The red bag he carries is not his lunch; it's the batteries that power his completely self-contained artificial heart.

Christerson had the heart implanted on Sept. 13, 2001. Of seven men who participated in the experiment, he is the only one who has lived long enough to leave the hospital and go home.

Before the operation, Christerson had just days to live. When the terrorist attacks of Sept. 11 delayed his surgery, doctors Laman Gray and Rob Dowling didn't think he'd make it.

"He was so sick the concern was, 'Could he survive another day or is he going to be in a sense, another victim of the terrorist attacks?'" said Dowling, a heart surgeon at Jewish Hospital.

Doctors Gray and Dowling removed Christerson's badly damaged heart and replaced it with a device known as the abiocor -- a plastic and metal heart about the size of a grapefruit.

The artificial heart works much like a natural heart, by pumping blood to the lungs and to the rest of the body. No wires or tubes pass through the skin; instead, power is transmitted across the skin.

The abiocor heart has been controversial though: some ethicists argued human subjects were just part of a risky science experiment and would never achieve a reasonable quality of life after the surgery.

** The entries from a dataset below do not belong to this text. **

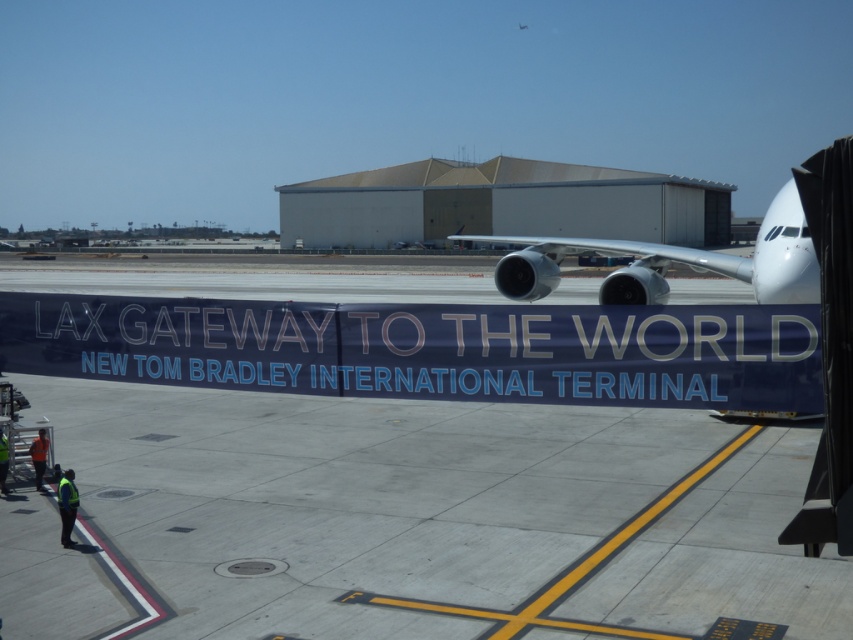
Between white corrugated metal hangar at center and silver metallic airplane at right, which one has more height?

white corrugated metal hangar at center is taller.

Who is shorter, white corrugated metal hangar at center or silver metallic airplane at right?

Standing shorter between the two is silver metallic airplane at right.

Does point (326, 204) lie in front of point (538, 260)?

No.

This screenshot has height=640, width=853. Identify the location of white corrugated metal hangar at center. (502, 204).

Can you confirm if gray concrete tarmac at center is smaller than silver metallic airplane at right?

Yes.

Between point (669, 561) and point (786, 198), which one is positioned behind?

The point (786, 198) is more distant.

Which is in front, point (375, 589) or point (811, 273)?

Point (375, 589) is in front.

Where is `gray concrete tarmac at center`? The width and height of the screenshot is (853, 640). gray concrete tarmac at center is located at coordinates (439, 512).

Is gray concrete tarmac at center above white corrugated metal hangar at center?

Actually, gray concrete tarmac at center is below white corrugated metal hangar at center.

Find the location of a particular element. gray concrete tarmac at center is located at coordinates (439, 512).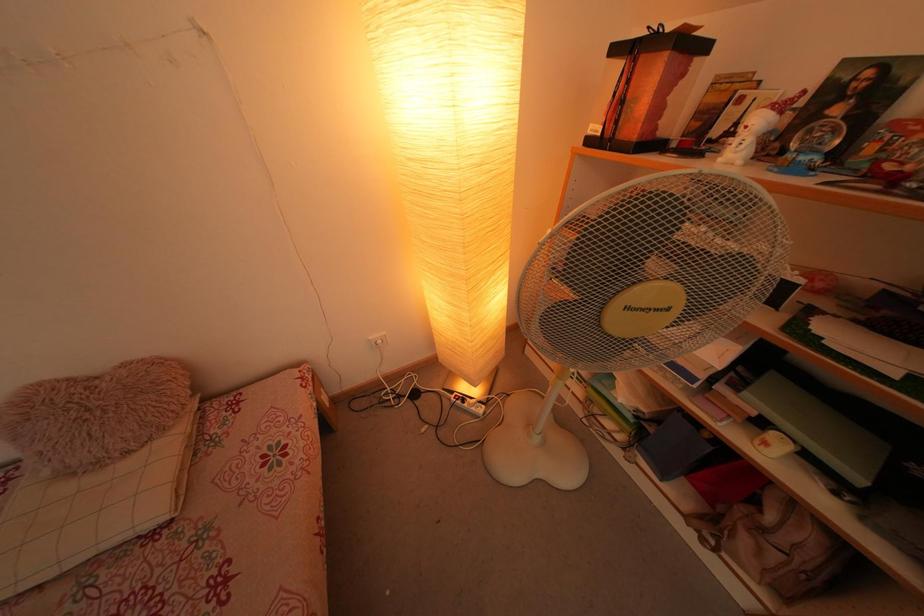
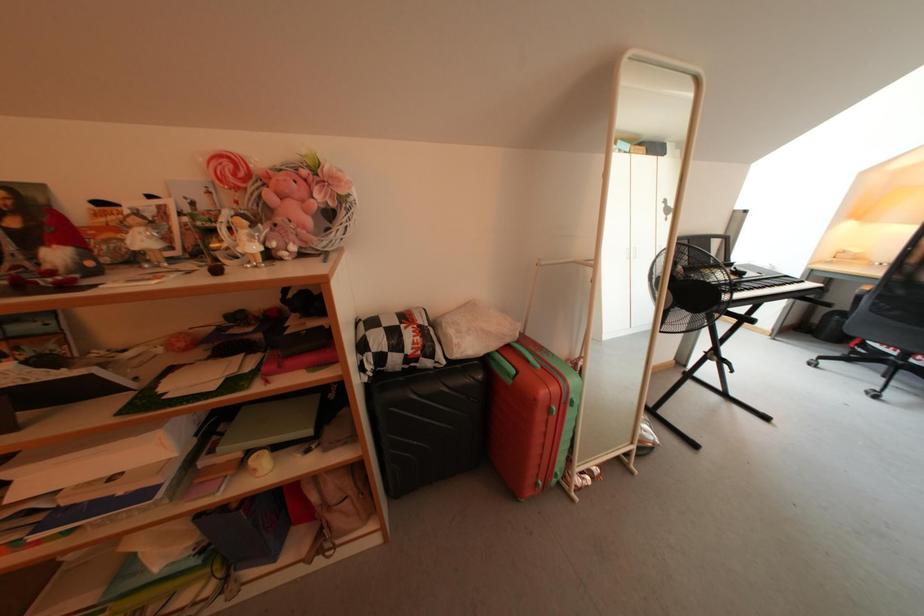
Question: How did the camera likely rotate?

Choices:
 (A) Left
 (B) Right
 (C) Up
 (D) Down

Answer: (B)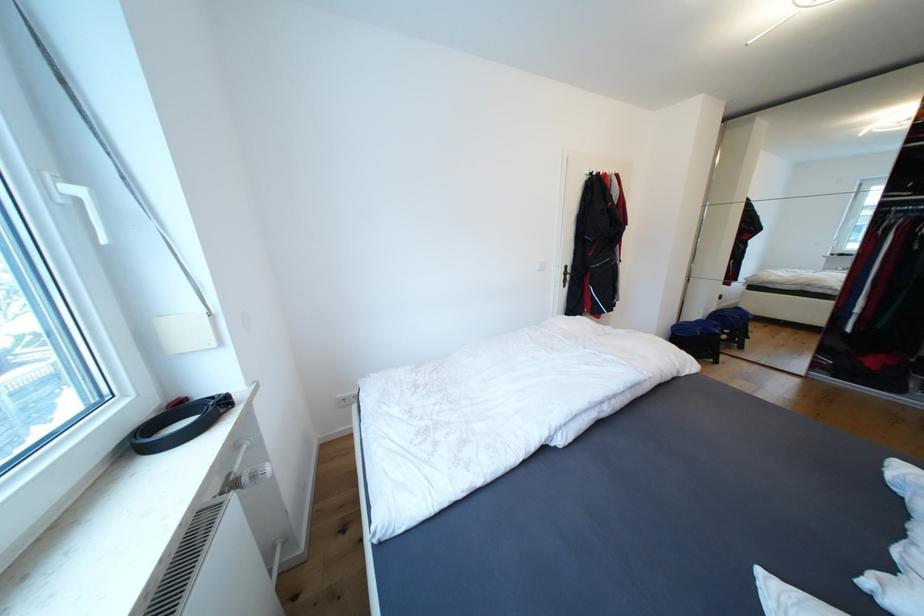
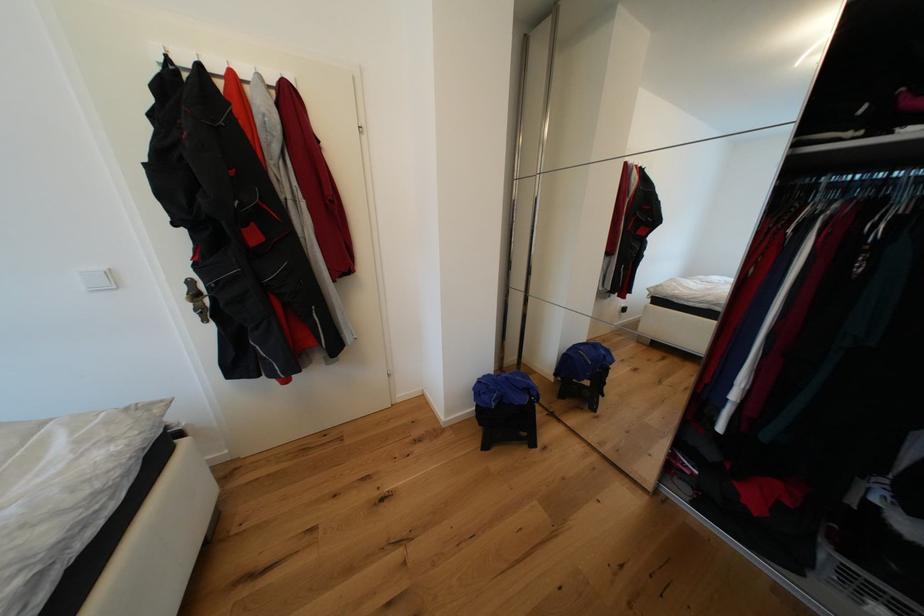
Which direction would the cameraman need to move to produce the second image?

The cameraman moved toward right, forward.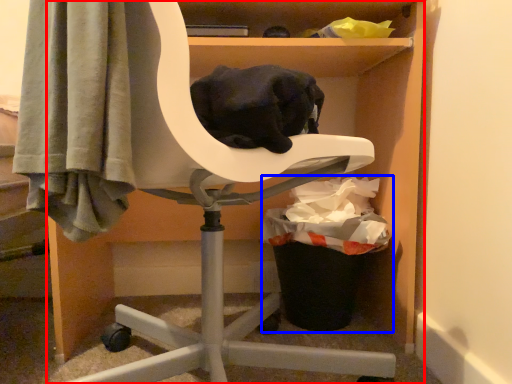
Question: Which of the following is the closest to the observer, furniture (highlighted by a red box) or garbage (highlighted by a blue box)?

Choices:
 (A) furniture
 (B) garbage

Answer: (A)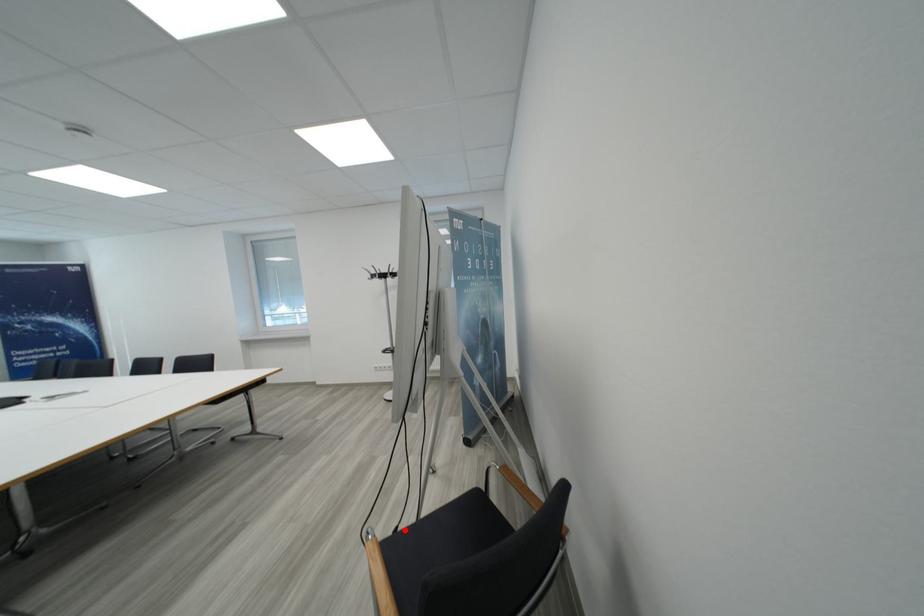
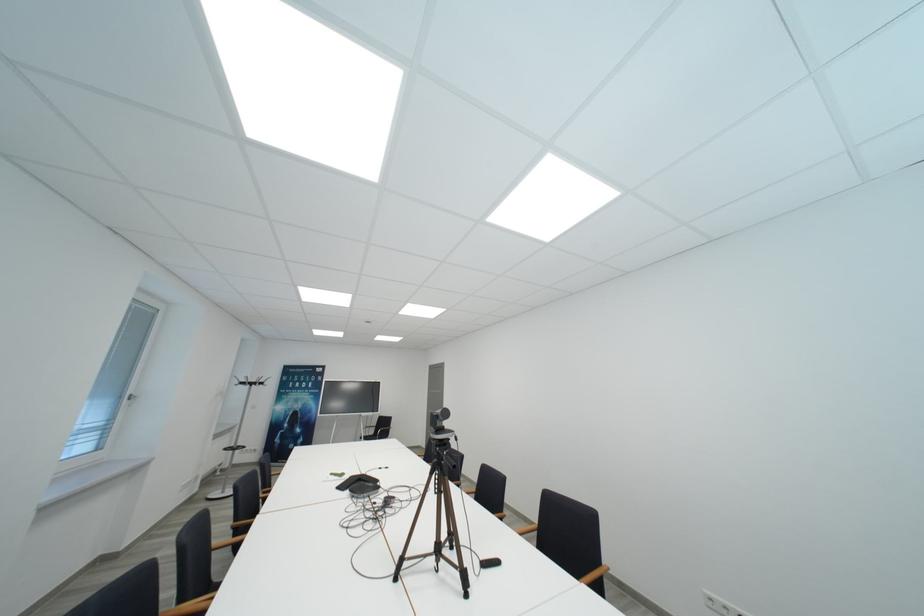
Question: I am providing you with two images of the same scene from different viewpoints. A red point is marked on the first image. At the location where the point appears in image 1, is it still visible in image 2?

Choices:
 (A) Yes
 (B) No

Answer: (B)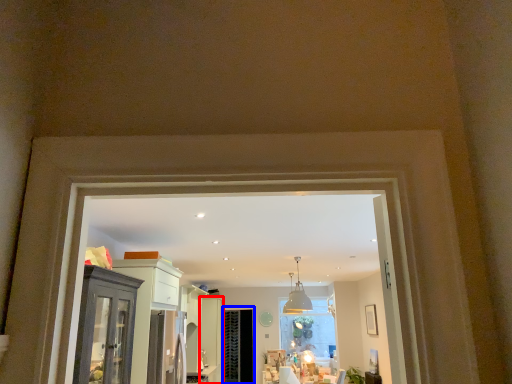
Question: Which object appears farthest to the camera in this image, door (highlighted by a red box) or screen door (highlighted by a blue box)?

Choices:
 (A) door
 (B) screen door

Answer: (B)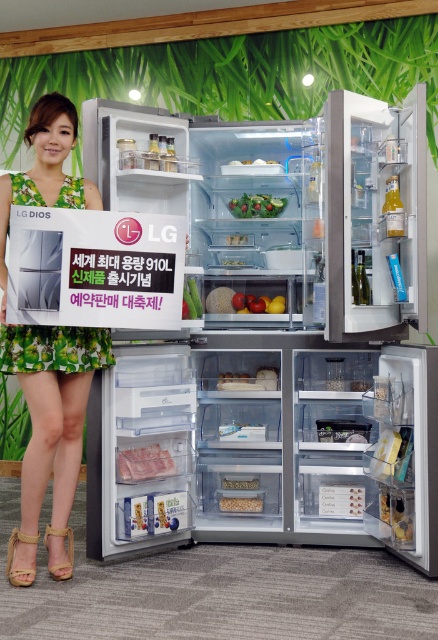
You are a customer in a home appliance store and see the green floral dress at left and the green leafy salad at center inside the open refrigerator. Which item takes up more horizontal space in the fridge?

The green floral dress at left takes up more horizontal space in the fridge because its width surpasses that of the green leafy salad at center.

You are a delivery person who just arrived at a house to deliver a new refrigerator. You see the sleek stainless steel refrigerator at center and the green floral dress at left. Which object is taller?

The sleek stainless steel refrigerator at center is taller than the green floral dress at left.

You are a customer at an appliance store and see the green floral dress at left and the green leafy salad at center inside the open refrigerator. Which item takes up more space inside the fridge?

The green floral dress at left is larger in size than the green leafy salad at center, so it takes up more space inside the fridge.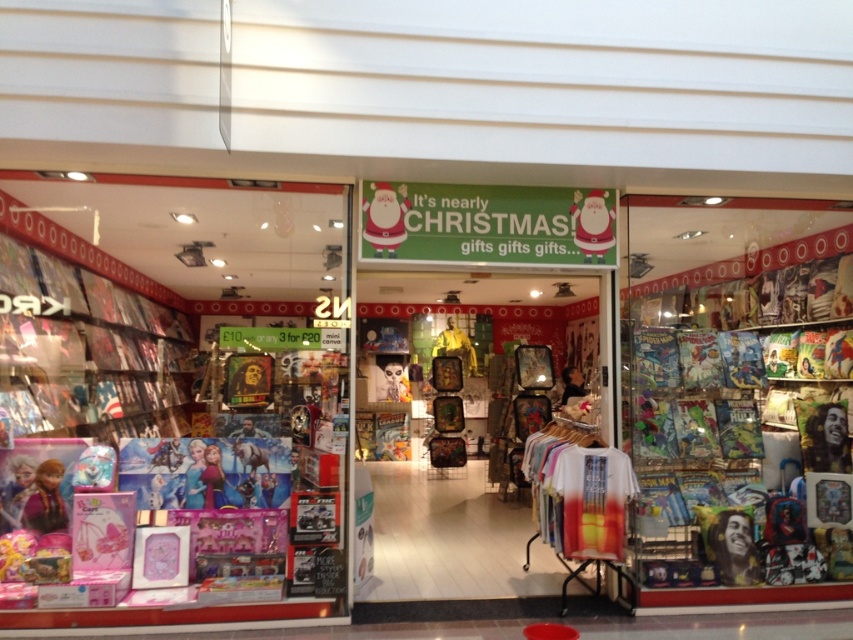
Question: Is metallic comic books at right above matte plastic santa at center?

Choices:
 (A) no
 (B) yes

Answer: (A)

Question: Does metallic comic books at right have a smaller size compared to matte plastic santa at center?

Choices:
 (A) yes
 (B) no

Answer: (B)

Question: Which object appears farthest from the camera in this image?

Choices:
 (A) metallic comic books at right
 (B) matte plastic santa at center

Answer: (A)

Question: Among these objects, which one is nearest to the camera?

Choices:
 (A) metallic comic books at right
 (B) matte plastic santa at center

Answer: (B)

Question: Which of the following is the closest to the observer?

Choices:
 (A) matte plastic santa at center
 (B) metallic comic books at right

Answer: (A)

Question: Can you confirm if metallic comic books at right is positioned below matte plastic santa at center?

Choices:
 (A) yes
 (B) no

Answer: (A)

But Christerson has proved them wrong. After a long recuperation -- and constant physical therapy -- the new heart has allowed him to attend a NASCAR race, celebrate his 55th wedding anniversary and witness the birth of his first great grandchild.

Is it an experiment? Absolutely, doctors admit -- but one that might some day help thousands of people.

"If we can add five years to someone's life and add it so that they have a quality of life, I think that's extremely important and that's certainly what our goal is," said Gray.

For Tom Christerson, that goal has been met.